Posted by Brian Goodman on March 14th, 2014

morning5_big12

  1. Kansas State went one-and-done in the Big 12 Tournament, but they’re still headed for the Big Dance in what was supposed to be a down year. As much as yesterday’s loss to Iowa State hurts, that’s a pretty good situation to be in as a program, writes Sam Mellinger of The Kansas City Star. On Sunday, the Wildcats will crack the field for the fifth consecutive season, establishing a new program record for sustained success. Cynics may point to the fact that only two of those five bids belong to Bruce Weber, but to focus on that would be to lose sight of the mediocrity in which the program toiled until the last seven or eight seasons. Don’t hang your heads, Wildcats fans.
  2. ESPN‘s Myron Medcalf writes that everyone who keeps harping on Andrew Wiggins to show some emotion might be better served just calming down and appreciating the star freshman for what he is. It’s tough to disagree. There are plenty of guys playing this week and next who will gladly pop their collar after hitting a big shot, stare down their opponent or give a primal “AND-ONE” scream when driving to the bucket, but there aren’t many guys who will put up 71 points on 35 shots in the space of two games with his team’s game-changing center glued to the bench with a bad back. There are no more than eight chances left to see Wiggins do his thing at this level, so my advice is to sit back and enjoy it.
  3. Oklahoma was also sent home packing Thursday when the Sooners fell 78-73 to Baylor. Oklahoma simply dug themselves too big hole, falling behind by as many as 21 points. They would go on to mount a comeback, but came no closer than four points from tying the Bears in Kansas City. The Sooners should settle into the bracket around the five-seed line, while the Bears added a little more juice to their resume.
  4. The night ended with Texas snuffing out whatever fire was left from West Virginia’s upset win over Kansas last Saturday by blowing out the Mountaineers, 66-49. The game started with Texas racing out to a 12-0 start and nothing went right for the Mountaineers on either end. While West Virginia was a longshot for a bid coming into last night’s game, it was highly disappointing to see them come out as flat as they did with their season on the line.
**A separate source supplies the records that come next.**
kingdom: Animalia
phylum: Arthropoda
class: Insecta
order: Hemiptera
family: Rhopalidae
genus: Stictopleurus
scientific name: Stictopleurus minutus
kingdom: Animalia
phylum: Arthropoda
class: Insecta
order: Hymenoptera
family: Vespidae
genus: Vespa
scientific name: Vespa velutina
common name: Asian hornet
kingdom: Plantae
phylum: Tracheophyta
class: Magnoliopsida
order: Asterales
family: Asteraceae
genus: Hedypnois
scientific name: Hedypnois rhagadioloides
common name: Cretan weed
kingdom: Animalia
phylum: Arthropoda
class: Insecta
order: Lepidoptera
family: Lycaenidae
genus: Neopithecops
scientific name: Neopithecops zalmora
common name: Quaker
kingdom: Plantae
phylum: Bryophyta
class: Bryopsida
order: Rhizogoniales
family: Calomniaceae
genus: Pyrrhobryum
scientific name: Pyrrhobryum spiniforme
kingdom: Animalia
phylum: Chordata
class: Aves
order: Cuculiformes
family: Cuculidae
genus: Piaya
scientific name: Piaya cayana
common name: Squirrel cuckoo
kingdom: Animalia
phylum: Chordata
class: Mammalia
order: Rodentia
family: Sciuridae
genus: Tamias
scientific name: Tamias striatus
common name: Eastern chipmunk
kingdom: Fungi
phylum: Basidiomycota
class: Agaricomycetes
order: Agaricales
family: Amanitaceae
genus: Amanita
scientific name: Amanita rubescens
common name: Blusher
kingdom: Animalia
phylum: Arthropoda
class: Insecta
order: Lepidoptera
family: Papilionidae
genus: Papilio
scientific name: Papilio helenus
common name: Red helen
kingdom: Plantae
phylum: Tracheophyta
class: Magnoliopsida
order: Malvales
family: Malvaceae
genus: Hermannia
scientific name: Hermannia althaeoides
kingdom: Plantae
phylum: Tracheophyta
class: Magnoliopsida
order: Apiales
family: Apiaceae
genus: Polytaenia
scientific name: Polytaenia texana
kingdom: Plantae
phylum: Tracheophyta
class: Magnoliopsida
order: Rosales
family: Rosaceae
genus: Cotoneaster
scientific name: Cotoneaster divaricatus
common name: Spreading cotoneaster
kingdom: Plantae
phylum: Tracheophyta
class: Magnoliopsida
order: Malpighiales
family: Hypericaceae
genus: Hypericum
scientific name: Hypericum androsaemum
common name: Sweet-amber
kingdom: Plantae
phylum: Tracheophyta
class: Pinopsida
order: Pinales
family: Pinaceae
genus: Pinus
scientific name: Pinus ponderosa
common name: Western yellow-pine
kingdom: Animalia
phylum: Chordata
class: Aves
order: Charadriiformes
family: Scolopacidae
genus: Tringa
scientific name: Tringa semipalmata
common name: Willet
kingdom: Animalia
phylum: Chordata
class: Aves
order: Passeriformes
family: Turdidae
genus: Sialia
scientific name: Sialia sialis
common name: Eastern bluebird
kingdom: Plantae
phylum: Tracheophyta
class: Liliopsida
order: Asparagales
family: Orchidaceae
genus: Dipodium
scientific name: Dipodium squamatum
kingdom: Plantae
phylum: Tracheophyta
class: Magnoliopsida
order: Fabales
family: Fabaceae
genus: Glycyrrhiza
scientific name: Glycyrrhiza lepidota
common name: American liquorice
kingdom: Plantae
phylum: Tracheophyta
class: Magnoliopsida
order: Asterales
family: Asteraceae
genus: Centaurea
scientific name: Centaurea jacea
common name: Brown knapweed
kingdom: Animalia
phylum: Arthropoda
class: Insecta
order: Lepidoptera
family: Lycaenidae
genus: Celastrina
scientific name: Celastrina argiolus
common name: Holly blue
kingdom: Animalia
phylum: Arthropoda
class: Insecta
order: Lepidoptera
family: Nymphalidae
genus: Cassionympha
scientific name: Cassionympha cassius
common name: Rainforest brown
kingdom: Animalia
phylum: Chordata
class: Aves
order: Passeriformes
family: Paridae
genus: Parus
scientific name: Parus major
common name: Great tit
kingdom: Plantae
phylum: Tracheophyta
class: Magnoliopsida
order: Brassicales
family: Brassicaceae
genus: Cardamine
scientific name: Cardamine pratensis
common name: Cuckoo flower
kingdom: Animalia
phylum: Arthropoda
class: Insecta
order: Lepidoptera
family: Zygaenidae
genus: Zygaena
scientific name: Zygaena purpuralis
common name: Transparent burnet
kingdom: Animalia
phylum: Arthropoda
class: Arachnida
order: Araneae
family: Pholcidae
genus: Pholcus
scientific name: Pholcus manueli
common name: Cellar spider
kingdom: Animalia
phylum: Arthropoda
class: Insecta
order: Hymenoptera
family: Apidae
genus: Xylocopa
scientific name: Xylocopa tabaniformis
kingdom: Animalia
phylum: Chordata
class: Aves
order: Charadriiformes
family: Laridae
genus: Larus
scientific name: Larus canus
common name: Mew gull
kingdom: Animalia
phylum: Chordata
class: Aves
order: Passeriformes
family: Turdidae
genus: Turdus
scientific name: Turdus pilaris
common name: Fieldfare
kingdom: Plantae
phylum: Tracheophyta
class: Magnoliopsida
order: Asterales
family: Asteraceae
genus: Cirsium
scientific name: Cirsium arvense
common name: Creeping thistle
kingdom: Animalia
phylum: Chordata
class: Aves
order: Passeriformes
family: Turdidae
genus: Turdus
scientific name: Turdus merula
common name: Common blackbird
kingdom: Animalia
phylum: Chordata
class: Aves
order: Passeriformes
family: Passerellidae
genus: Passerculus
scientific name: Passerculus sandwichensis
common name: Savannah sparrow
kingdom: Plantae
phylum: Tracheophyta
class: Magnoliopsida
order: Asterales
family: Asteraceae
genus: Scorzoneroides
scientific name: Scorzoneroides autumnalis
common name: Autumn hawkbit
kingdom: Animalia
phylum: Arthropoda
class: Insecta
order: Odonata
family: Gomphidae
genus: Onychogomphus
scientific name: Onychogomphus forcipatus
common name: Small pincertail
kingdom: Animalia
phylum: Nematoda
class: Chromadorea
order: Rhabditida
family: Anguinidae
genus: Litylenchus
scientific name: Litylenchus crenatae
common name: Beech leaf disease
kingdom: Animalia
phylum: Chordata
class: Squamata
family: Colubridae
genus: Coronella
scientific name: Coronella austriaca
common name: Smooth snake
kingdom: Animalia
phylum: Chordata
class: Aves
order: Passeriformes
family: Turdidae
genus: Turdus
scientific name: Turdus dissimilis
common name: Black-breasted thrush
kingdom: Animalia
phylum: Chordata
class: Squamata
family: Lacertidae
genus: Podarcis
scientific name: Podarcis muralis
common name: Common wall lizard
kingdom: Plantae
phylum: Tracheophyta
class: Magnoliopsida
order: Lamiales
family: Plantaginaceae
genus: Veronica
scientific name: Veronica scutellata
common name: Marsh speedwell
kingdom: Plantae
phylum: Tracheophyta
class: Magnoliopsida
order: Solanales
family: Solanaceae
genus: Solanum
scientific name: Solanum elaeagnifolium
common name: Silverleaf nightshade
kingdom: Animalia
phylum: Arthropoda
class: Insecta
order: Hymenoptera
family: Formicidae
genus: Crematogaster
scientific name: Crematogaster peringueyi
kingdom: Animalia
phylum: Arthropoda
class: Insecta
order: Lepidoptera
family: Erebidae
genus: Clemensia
  5. The best way to sum up Thursday’s action is that for the most part, the cream rose to the top. For all the talk about this being a wide-open tournament, three of the top four teams in the standings will play in tonight’s semifinals and even though Baylor was seeded seventh, the Bears have been playing much better lately than that seed suggests. Tonight should be another exciting slate of hoops: The teams with the league’s two best resumes square off at 6:00 CST, and in the nightcap, we’ll see a battle between two coaches in Rick Barnes and Scott Drew who have fought through multiple rounds of criticism (some deserved, some not) and have their squads playing some pretty good ball right now.